For the set of experiments, where T_max = 1300 ms, the proposed selection of points yielded (140, 140, 140, 1060, 1060, 1060, 1060, 1060, 1060, 1060, ∞), whereas the uniform distribution resulted in (140, 269, 398, 527, 656, 785, 914, 1043, 1172, 1300, ∞). These lead to CRB_prec of 77.2 ms vs. 89.1 ms respectively (13.4% reduction). The distribution of points using the proposed method shows the trend of the optimization procedure to select 1 point at ∞, 3 points at T_min, and the remaining 7 points at 1060 ms.
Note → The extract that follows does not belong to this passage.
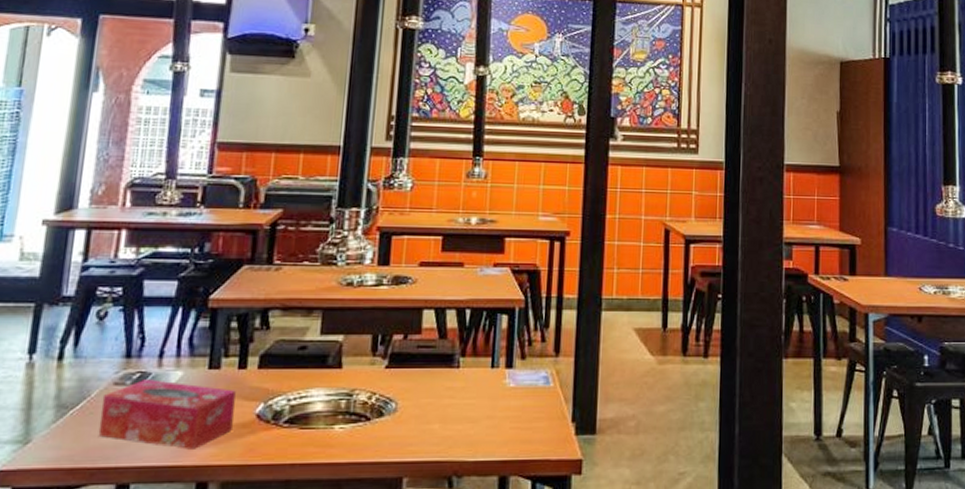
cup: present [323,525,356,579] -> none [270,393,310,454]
For the second set of experiments, where any sampling point can be selected multiple times, the optimization for the sequence with K = 5 yielded (140, 1265, 1265, ∞, ∞) for a CRB_prec of 86.7 ms, whereas K = 10 yielded (140, 140, 1220, 1220, 1220, 1220, 1220, ∞, ∞, ∞) for a CRB_prec of 60.1 ms. We note that the point selection still favors choosing points in a concentrated region, favoring multiplicities of the points with higher signal content. It is also worth noting that going from 5 to 10 points yields an improvement of 31% in the variance, which is better than acquiring the K = 5 points twice for double the SNR (29%), although the difference is not large.